I plan to turn it off before shut down, to test running on the Bendix alone. Actually, I'll probably ground the Bendix briefly first to ensure that it's P-lead is functional, reapply power to it, and then turn off the PMag to ensure that it can be powered down and the Bendix can carry the load.

I think this covers all the questions I received thus far, thanks for your feedback to date, anything else?

David
 
...I don't want the weight of a keyed switch, and feel it adds no add'l functionality or security. Honestly, I like the 'coolness' factor of a bush button switch that I designed myself, as long as I can do that reliably (hence this post)...

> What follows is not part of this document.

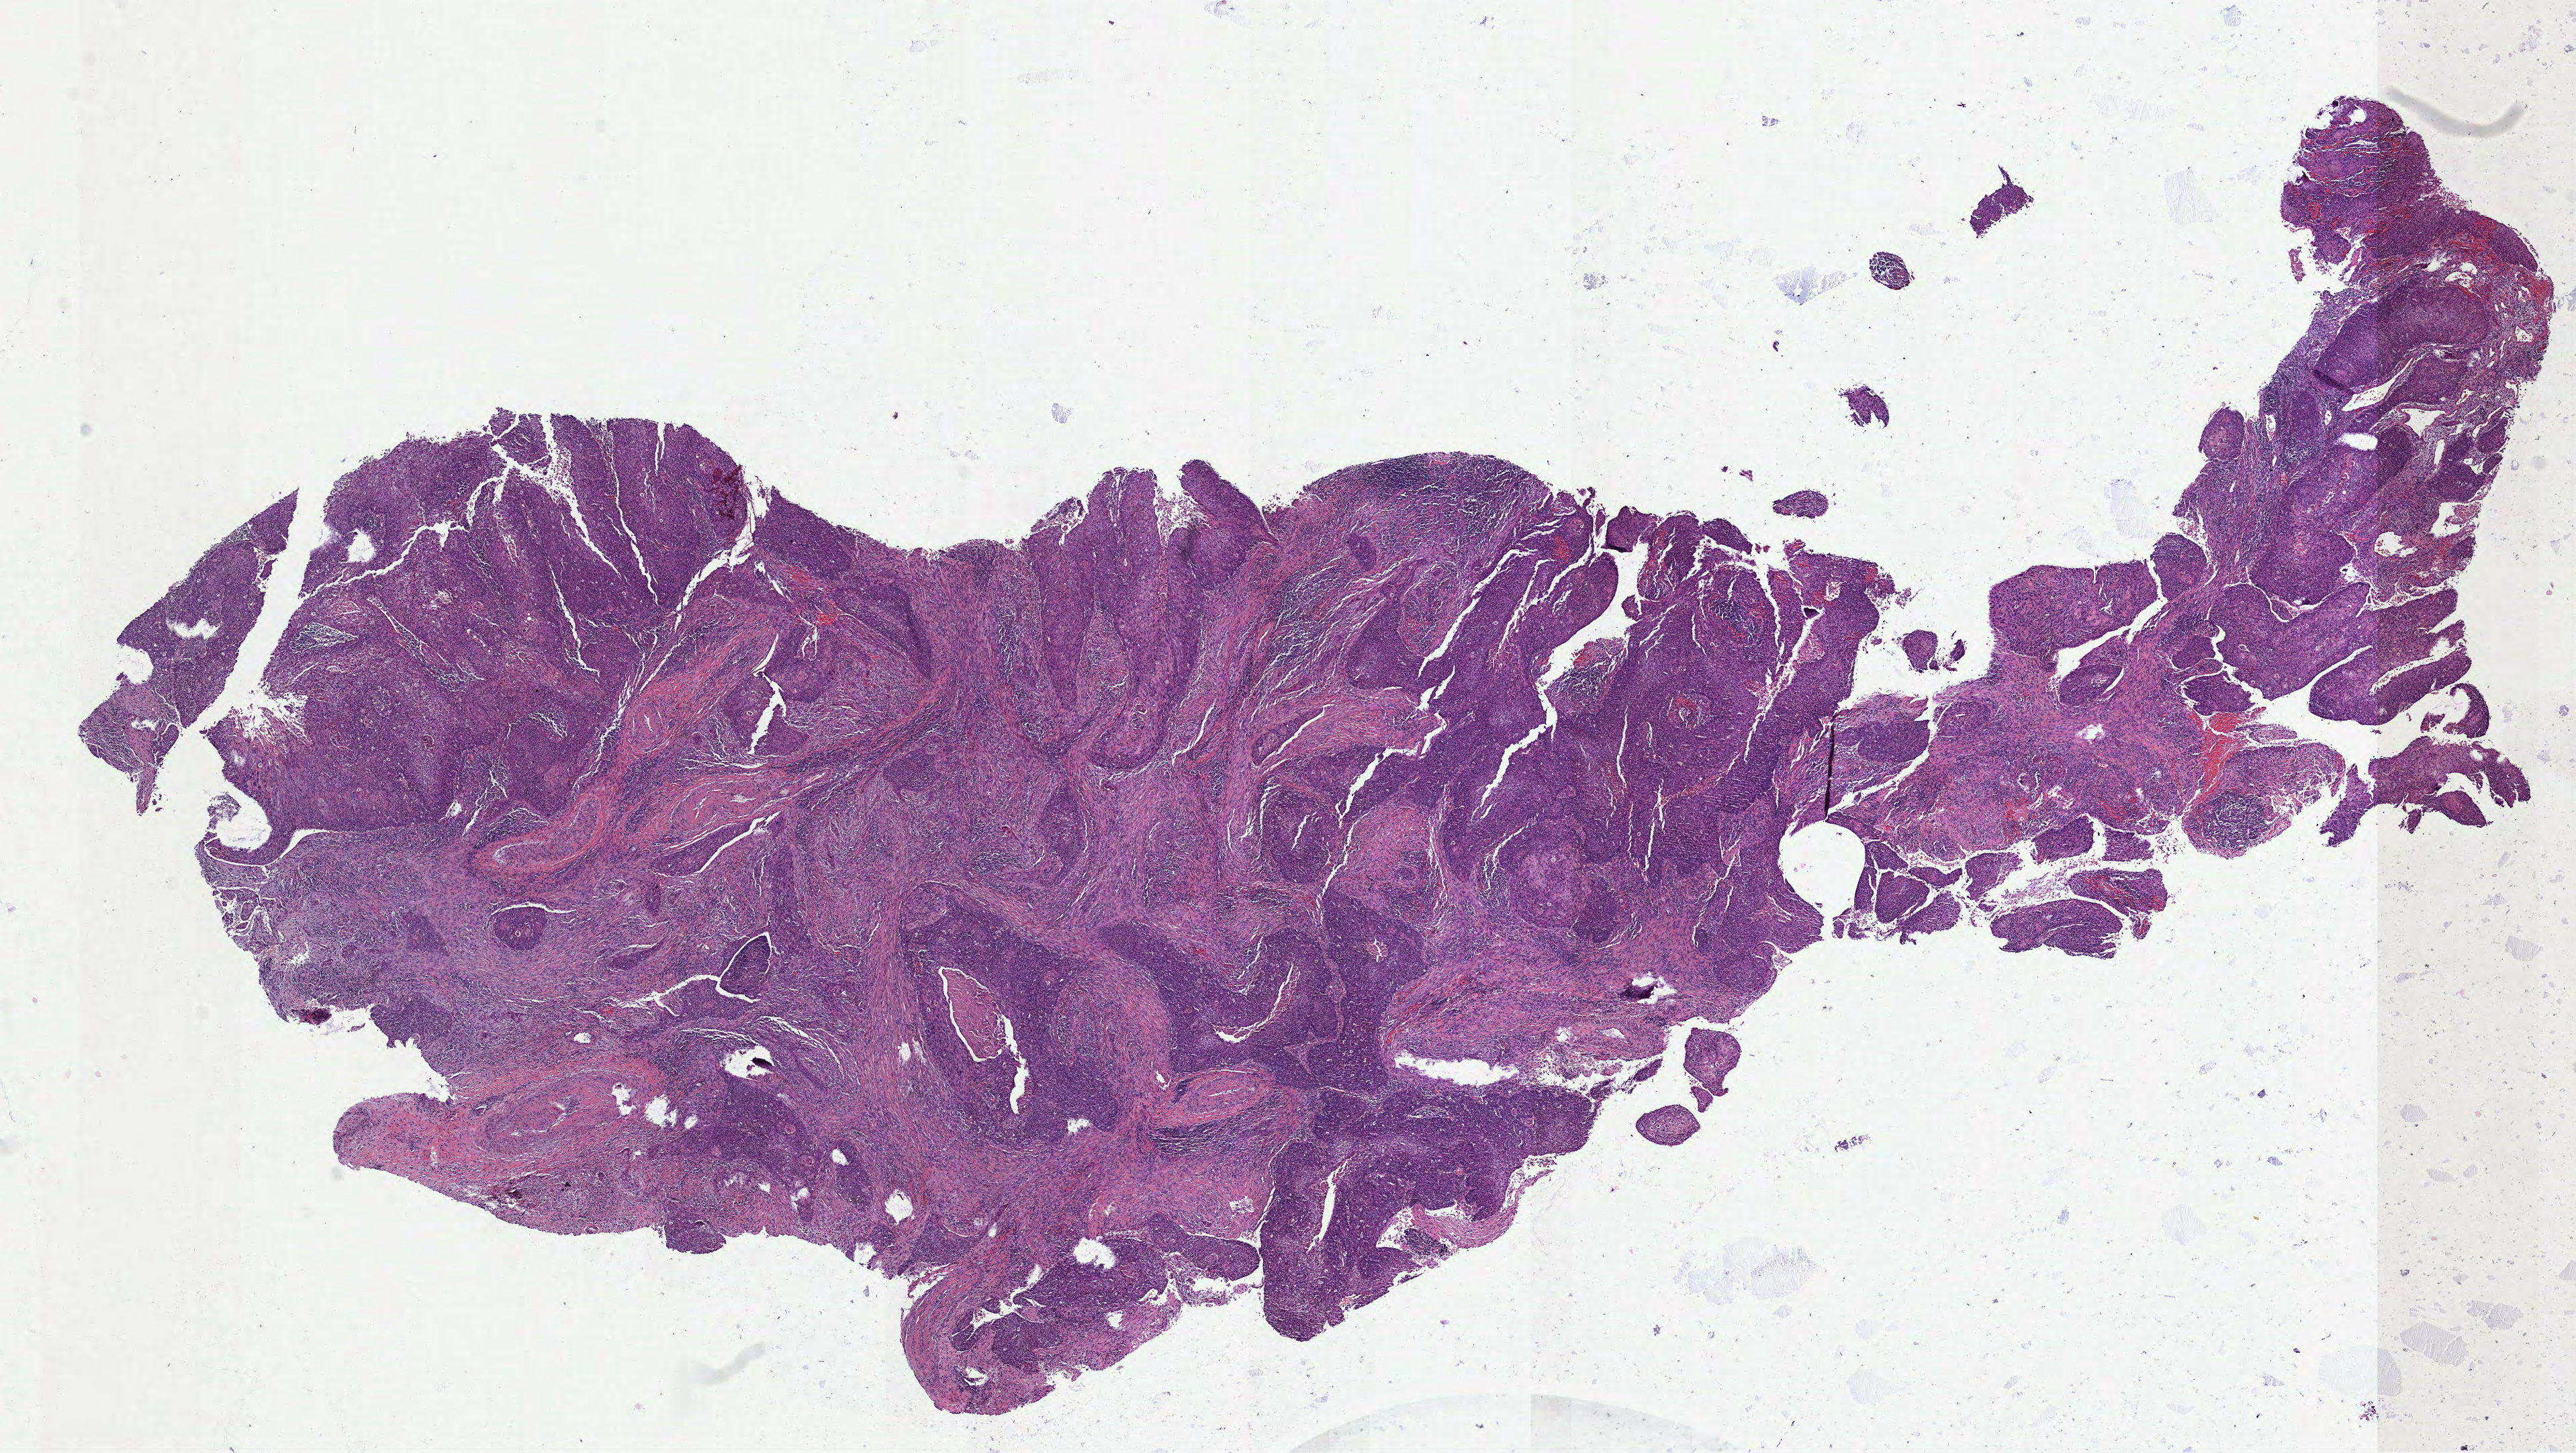
Digitized H&E-stained tissue section (whole slide), whole scanned area (about 15.5 x 8.7 mm, acquisition: 40x scan) shown as a low-resolution overview, formalin-fixed paraffin-embedded (FFPE) diagnostic section, sample: primary tumour, cervix. Patient: female, age at initial diagnosis 55 years. Histologic grade: G2 (moderately differentiated).
FIGO stage: IIIB. Histologic diagnosis: Squamous cell carcinoma, NOS.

OK, that's valid.... There seems to be a number of people who feel they really NEED something other than the standard keyed switch for PMags - just wanted to be clear that that is not the case.

And FWIW, after hundreds of hours flying behind PMags, I rarely check the "alternator function"... This test is reserved for condition inspections and oil change intervals in my world. One thing that HAS been added to the daily check is the LOP, cruise power "mag check". This has shown me a lot more than any end of runway, 1800 RPM checks ever has.
 
What is the LOP mag check

Mike,

I'm not familiar with the cruise power LOP mag check. Can you elaborate?

Thanks,

David
 
http://blog.savvymx.com/2010/03/mag-check.html

"The usual pre-flight mag check is a relatively non-demanding test, and will only detect gross defects in the ignition system. To make sure your engine's ignition is in tip-top shape, we recommend performing an in-flight mag check at cruise power and a lean mixture (preferably a lean-of-peak mixture). Because a lean mixture is much harder to ignite than a rich one, an in-flight LOP mag check is the most demanding and discriminating way to test your ignition system. It's a good idea to perform one every flight or two.

The in-flight mag check is performed at normal cruise power and normal lean mixture (preferably LOP). Run the engine on each individual mag for at least 15 or 20 seconds. Ensure that all EGTs rise, that they are stable, and that the engine runs smoothly on each mag. If you see a falling or unstable EGT, write down which cylinder and which mag, so your mechanic or SAMM account manager will know which plug is the culprit."
 
...I'm not familiar with the cruise power LOP mag check. Can you elaborate...

Sure,

The end of runway mag check is not much of a test - anything but a gross ignition failure is going to show up as "good". OTOH, high altitude, LOP operations are challenging for ignitions. Just getting the fire lit at all is tough for some magnetos. The fact that EI's do this job better than magnetos does not mean they aren't getting a workout. So to see if they are both actually healthy, simply do a conventional "mag check" when established in your normal cruise power setting. For me, that's ~ 8,000 feet, 50 LOP. On the ground, my "mag check" produces zero RPM change between ignitions, so I have to look for the EGT rise to verify that one ignition is in fact shut down. If my ignitions are healthy, the cruise LOP method delivers the same result. I started doing this after a plug change once and discovered a weak coil. Worked fine on the ground, worked fine on ROP climb, but once I went LOP, the one side just couldn't hack it. Now, this is my normal cruise checklist item.

EDIT: someone beat me to the punch....
 
On those same lines...

If you're cruising along LOP (let's say 50 degrees) and notice that suddenly you're some significant value warmer - say 10 LOP or even slightly ROP, don't adjust the mixture right away.... There's a good chance that you have lost an ignition. Do a mag check first, but expect the engine to fall on its face or quit when you shut down the "good" side. If the ignition checks out, then you might think about chasing the mixture back to where it needs to be.

PMags (like most EI's, I suspect), work so well that the engine runs quite happily, even at altitude, on just one. That's why having one drop out on you often produces only the slightest clues. The first time it happened to me I just assumed I bumped the mixture a little rich. There was no obvious indication the ignition checked out.